Petición escrita
¿Qué citas bíblicas enumera el fragmento seleccionado justo después de las palabras «es un gran pecado atribuirle a Dios la autoría del pecado, a saber»? Escríbalas todas.

Fragmento seleccionado
__________

I.  Creemos que el castigo que corresponde a Adán por su primera rebelión y a todos los hombres por su estado de pecado en Adán, y por todos sus pecados contra la ley no se limita a que la persona vaya a estar postrada eternamente, sin vida ni sentidos, en el polvo, o tumba.  De ser así, el castigo al hombre pecador no sería distinto al de la bestia bruta que jamás pecó.

El castigo, pues, que al hombre corresponde fue, y es,  "ira e indignación, tribulación y angustia", y eso, por la eternidad.  Consecuentemente, la redención de la maldición de la ley, la cual tenemos en Cristo, es una redención de la miseria y el tormento eterno, cosa que aprendemos de los siguientes textos bíblicos en conjunto, a saber, Romanos 2:8,9; Judas 7; Gálatas 3:13 y Hebreos 9:12

II. Creemos que la eternidad del castigo sobre los vasos de ira es una eternidad absoluta, sin fin alguno; de igual manera creemos que la vida de los santos es eterna, según Mateo 25:46.  Alzamos, pues, esta verdad contra aquellos que afirman que todos los seres humanos, a fin de cuenta, llegarán a ser salvos. 

III. A pesar de que todo el poder con que la criatura actúa procede de Dios -y hay esa providencia de Dios para con toda criatura y cada acción de ellos- afirmamos que la corrupción es, en efecto, de la criatura, así como la pecaminosidad de sus acciones, y no de Dios.  Igualmente afirmamos que es un gran pecado atribuirle a Dios la autoría del pecado, a saber: Eclesiastés 7:29; Habacuc 1:13; Santiago 1:13-15; 1 Corintios 14:33 y 1 Juan 2:16.  En cuanto a ese texto usado como objeción contra nosotros, a saber, Amós 3:6, que dice:  "¿Caerá sobre una ciudad el infortunio sin que Jehová lo haya causado?", afirmamos que estas palabras significan, "Caerá el infortunio sobre una ciudad sin que Jehová obre" o, que han de entenderse en relación al mal del castigo en sí, no del mal del pecado. 

IV. Enseñamos que sólo creen, o pueden llegar a creer en Jesucristo, aquellos en quienes el Espíritu de Dios -en poder y gracia- obra ese creer; que ese creer es dado, y será dado, a los elegidos -y sólo a ellos- en el tiempo designado por Dios para dicho llamado eficaz, a saber: Juan 6:64,65; Filipenses 1:29; Jeremías 31:33,34; Ezequiel 36:26; Romanos 8:29,30; Juan 10:26.  Afirmamos, pues, esta verdad ante aquellos que insisten en el libre albedrío y la habilidad y suficiencia del hombre como para creer por sí solo y que niegan la elección.

__________

Elementos
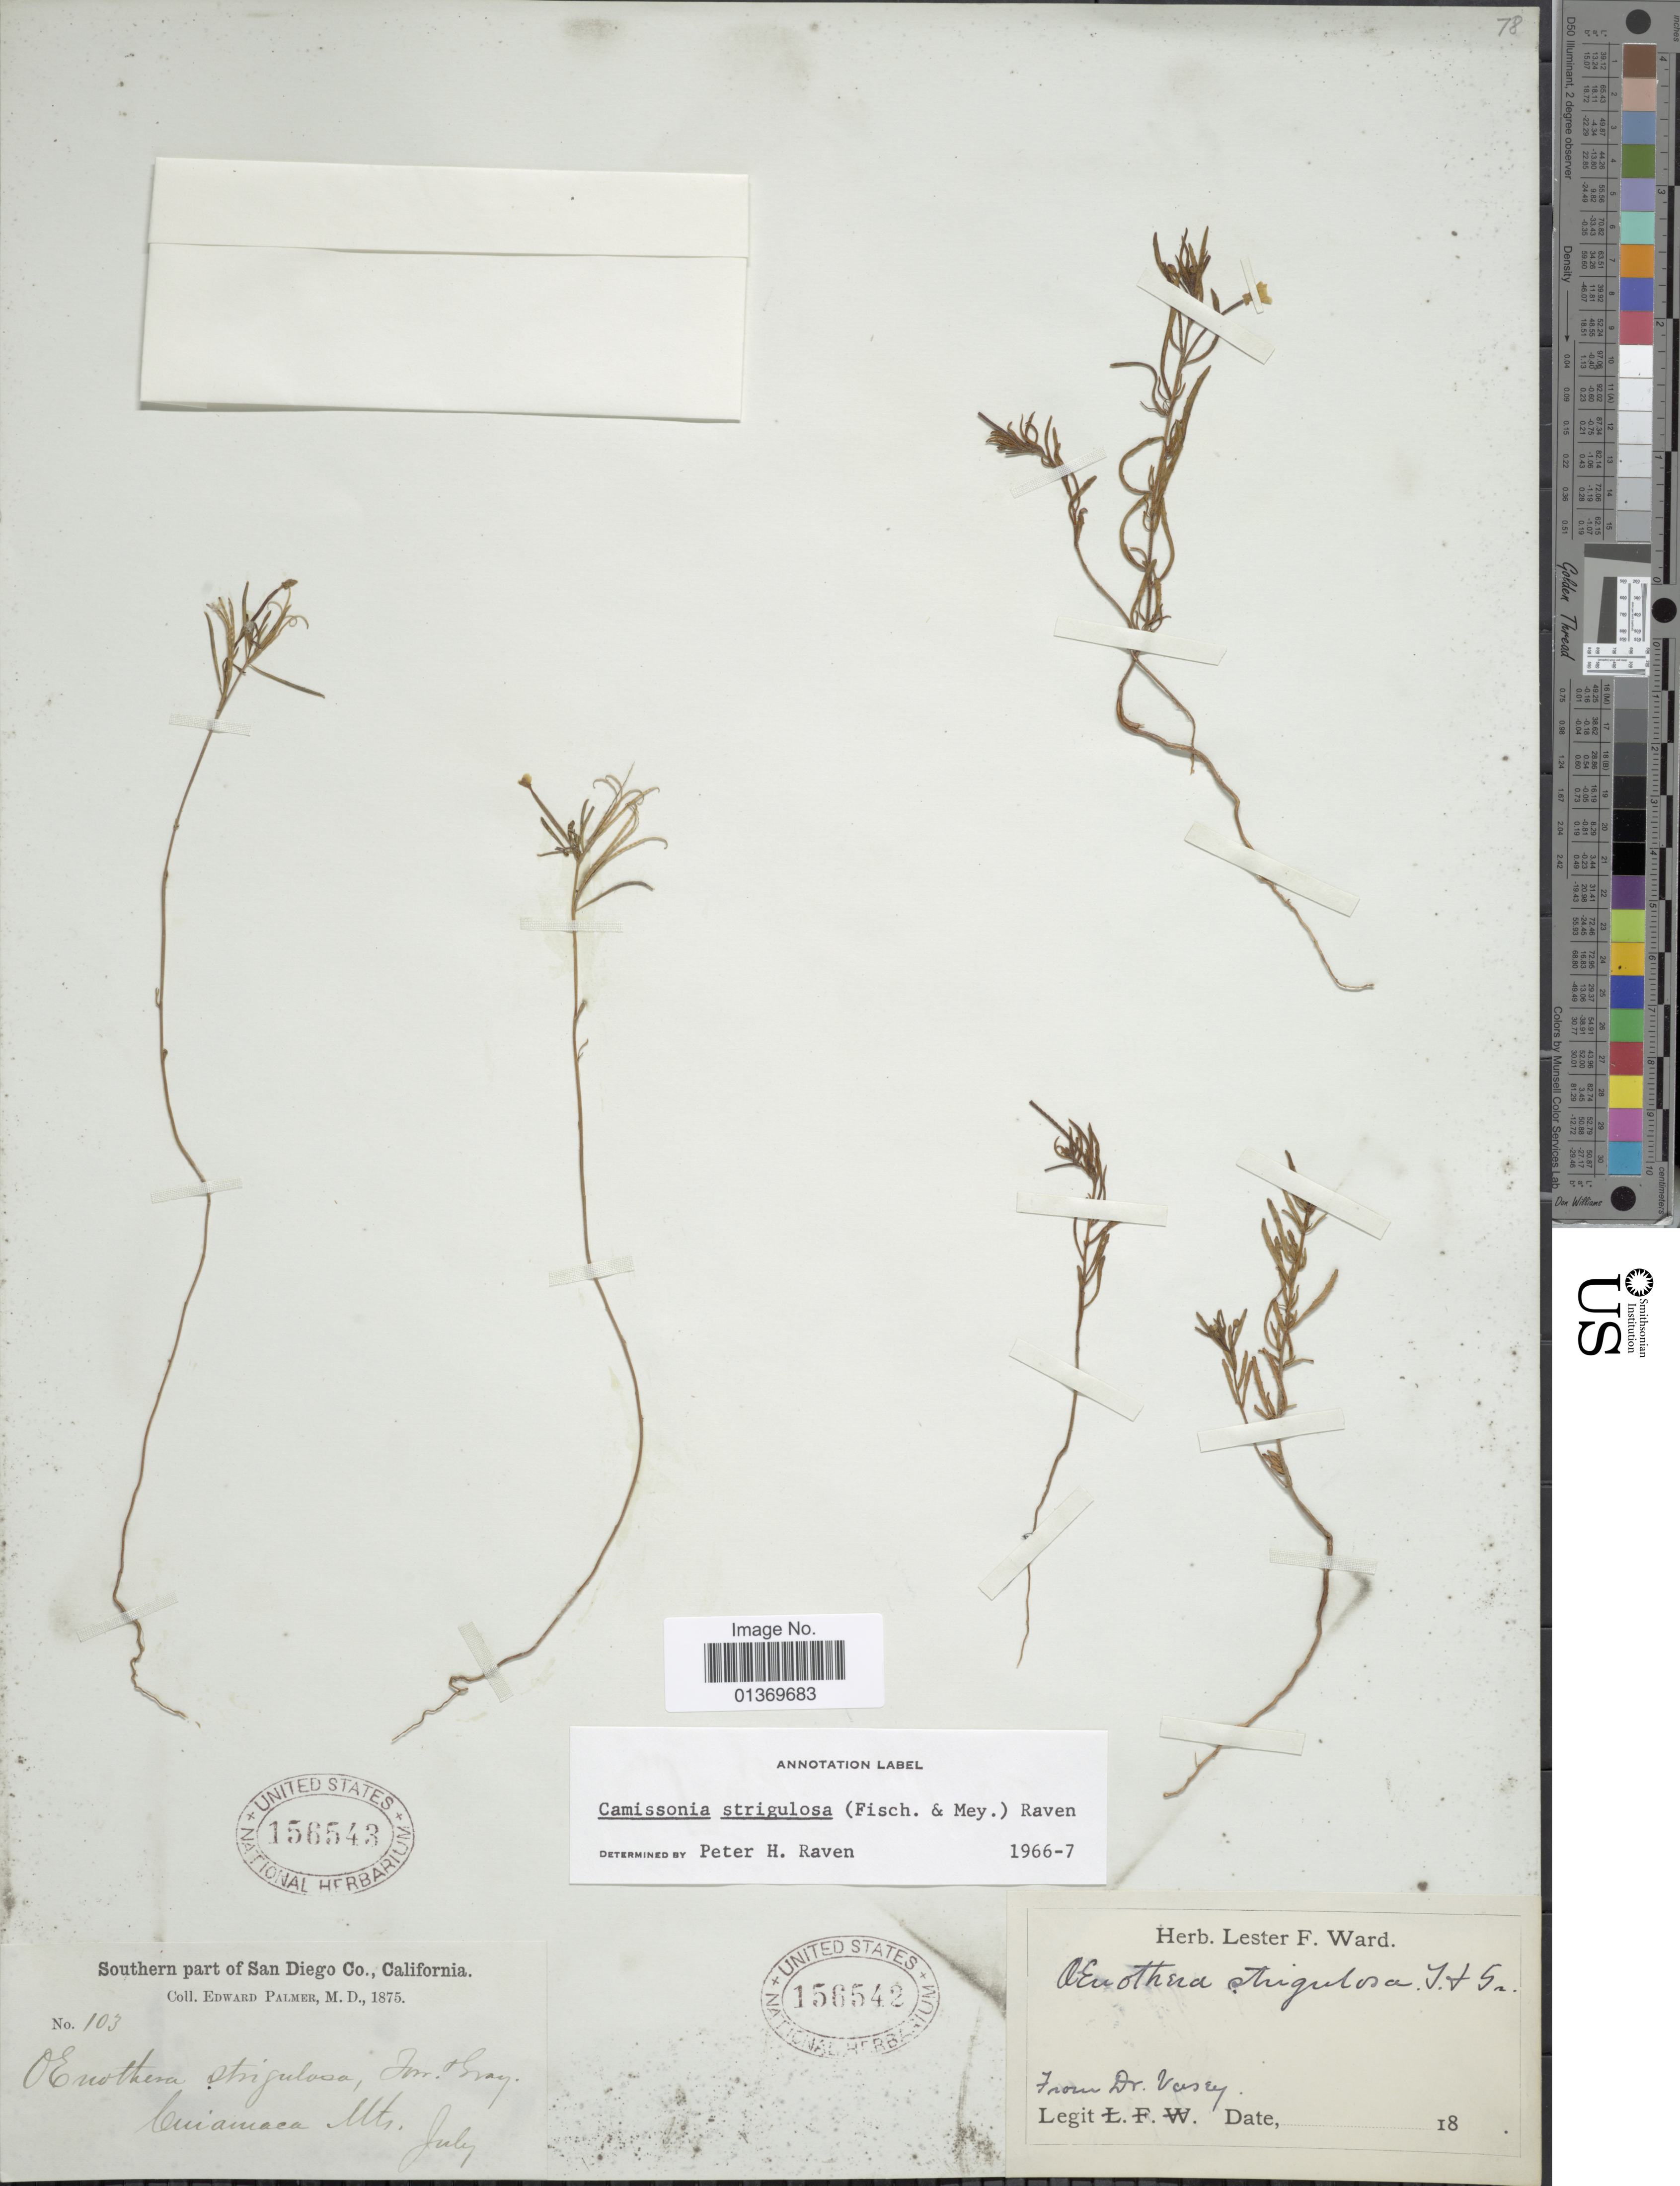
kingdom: Plantae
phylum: Tracheophyta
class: Magnoliopsida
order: Myrtales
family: Onagraceae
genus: Camissonia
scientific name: Camissonia strigulosa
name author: (Fisch. & C.A. Mey.) P.H. Raven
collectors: E. Palmer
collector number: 103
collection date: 1875-07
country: United States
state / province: California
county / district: San Diego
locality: Southern part of San Diego Co., Cuiamaca Mts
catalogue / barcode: US 156543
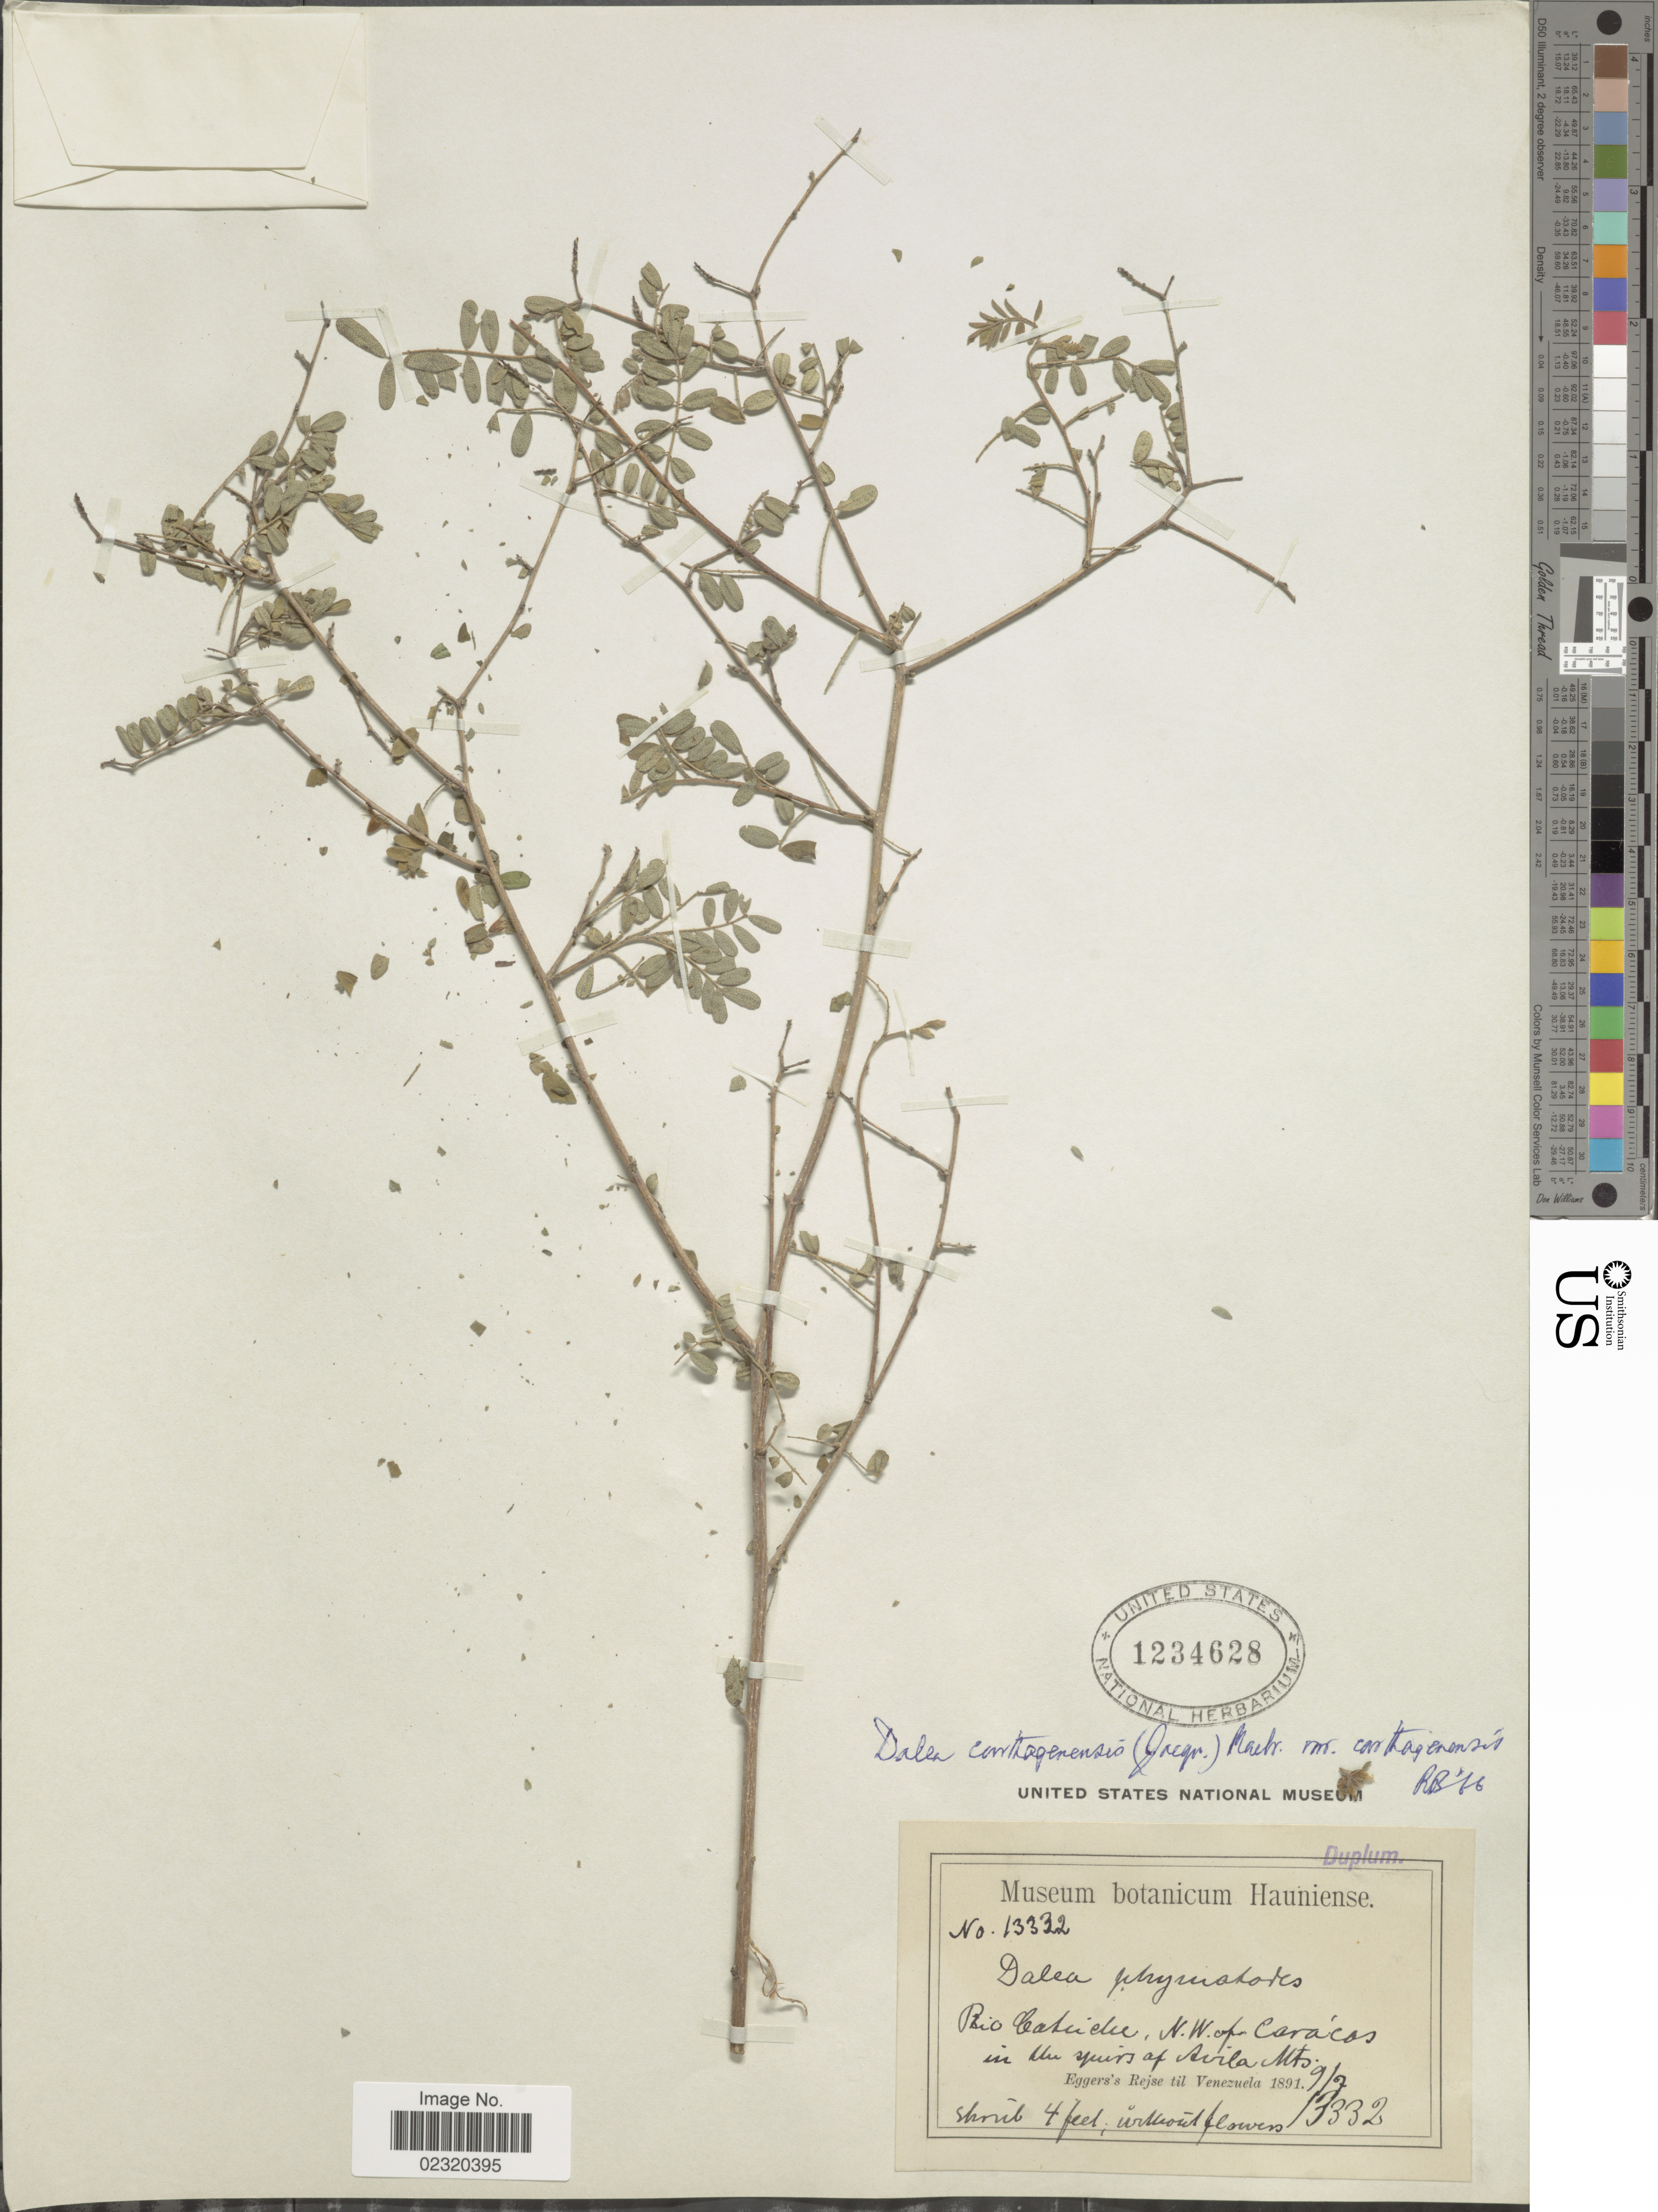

__________

Respuesta
Eclesiastés 7:29; Habacuc 1:13; Santiago 1:13-15; 1 Corintios 14:33 y 1 Juan 2:16.